9 responses to “Michelle Donelan demands data on your gifs

  1. Great article. Really used exploration of the numerous ways student outcomes data is complex and perhaps not that transferable to advertising small print (or just smaller than the headline print). Plus the end of the article really did make me chuckle.

  2. Will this include adverts on the side of buses? I gather they’re notoriously inaccurate…

  3. Why is this guidance coming from DfE rather than the OfS? Feels odd to me – is it just about Donelan wanting to be personally associated with the initiative?

  4. Now to explain to prospective students that the completion part of Proceed is a projection based on student progression from one year to the next, carried over for 15 years so all students reach an end state

  5. Another “oven ready” idea, which is to say that it’s not even close to half-baked.
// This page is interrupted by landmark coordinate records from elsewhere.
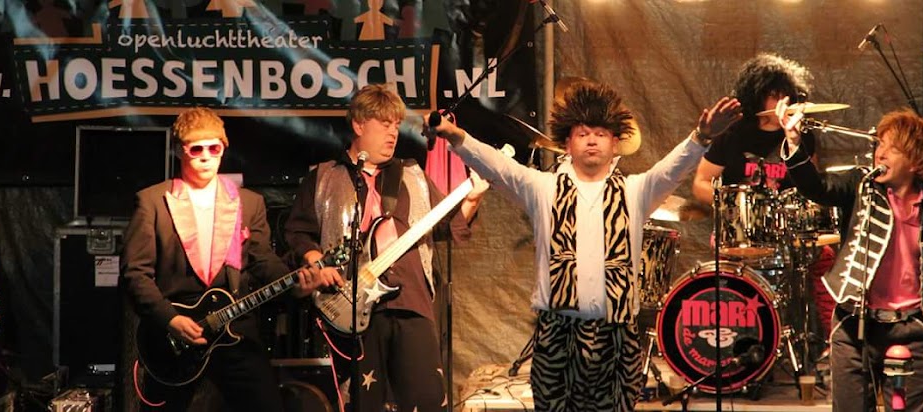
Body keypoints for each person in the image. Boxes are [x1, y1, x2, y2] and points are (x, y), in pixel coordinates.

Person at [425, 80, 741, 410]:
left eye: (601, 134)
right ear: (567, 143)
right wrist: (454, 134)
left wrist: (702, 137)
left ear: (615, 144)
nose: (592, 140)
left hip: (616, 336)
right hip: (557, 335)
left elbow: (671, 170)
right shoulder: (542, 188)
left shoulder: (635, 191)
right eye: (583, 133)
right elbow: (497, 165)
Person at [284, 83, 487, 412]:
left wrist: (473, 199)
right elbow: (297, 233)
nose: (393, 133)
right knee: (362, 401)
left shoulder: (413, 175)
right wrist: (316, 260)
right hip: (351, 305)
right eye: (384, 124)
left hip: (411, 301)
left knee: (427, 400)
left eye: (396, 124)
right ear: (359, 125)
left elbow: (447, 226)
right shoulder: (323, 178)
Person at [122, 107, 328, 411]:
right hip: (175, 329)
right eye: (196, 149)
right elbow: (135, 273)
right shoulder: (153, 201)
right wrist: (170, 319)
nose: (206, 156)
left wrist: (296, 285)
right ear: (179, 150)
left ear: (223, 149)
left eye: (214, 148)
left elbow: (263, 261)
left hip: (235, 327)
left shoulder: (248, 202)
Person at [777, 104, 923, 412]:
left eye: (890, 148)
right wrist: (793, 142)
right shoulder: (860, 186)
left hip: (913, 327)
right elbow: (816, 187)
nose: (879, 154)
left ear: (915, 161)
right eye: (879, 144)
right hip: (854, 324)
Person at [691, 53, 839, 339]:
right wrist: (736, 205)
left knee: (825, 259)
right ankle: (737, 338)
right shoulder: (732, 134)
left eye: (786, 93)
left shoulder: (802, 136)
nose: (782, 100)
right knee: (729, 273)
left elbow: (812, 188)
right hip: (738, 230)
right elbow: (700, 183)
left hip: (786, 229)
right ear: (756, 96)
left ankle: (833, 342)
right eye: (774, 94)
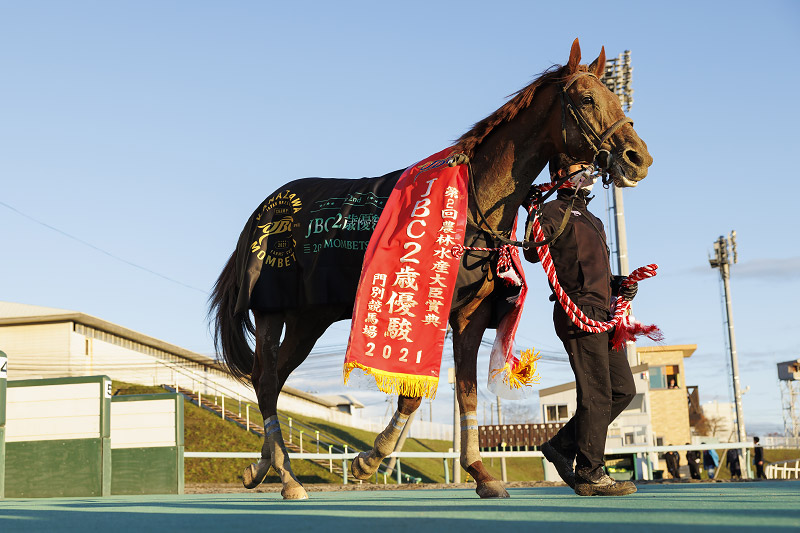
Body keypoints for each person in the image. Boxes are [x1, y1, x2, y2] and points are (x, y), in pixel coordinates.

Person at [526, 156, 638, 497]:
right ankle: (590, 472)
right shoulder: (550, 212)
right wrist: (532, 211)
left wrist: (619, 284)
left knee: (622, 390)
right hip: (577, 310)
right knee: (597, 392)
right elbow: (532, 252)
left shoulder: (594, 219)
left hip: (603, 312)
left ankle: (562, 445)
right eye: (581, 166)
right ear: (563, 174)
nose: (589, 171)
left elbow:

    If PG programme ads are excluded from this requirement (because government policy in this area is about being seen to stick up for UG students, in order to win over their parents) then presumably we will just see lots of ads for *University of Xyz* Come and study on our Creative Marketing MA. Even if your stats are solid you won’t want the visual noise of a load of boilerplate and URLs cluttering up your message.

    Legally mandated details on financial products and car adverts typically go unread in most media formats due to their size and placement, but if they were forced to be as prominent as the main text the whole ad would be rendered useless.

    Animated gifs may actually be the way forward, with the stats links on frame 250 of a slow, 250-frame animation. I’ll save my best ideas for if they make it mandatory though 😉

  6. “I expect many of you here will be getting public transport home today,..”

    Translation: Listen to me, commoners and poor people of the audience..

  7. Wouldn’t it make more sense for the outcomes data to be part of the UCAS application process, its there front and centre before the application is made and that would cover more prospective students than possibly see an advert in the first place.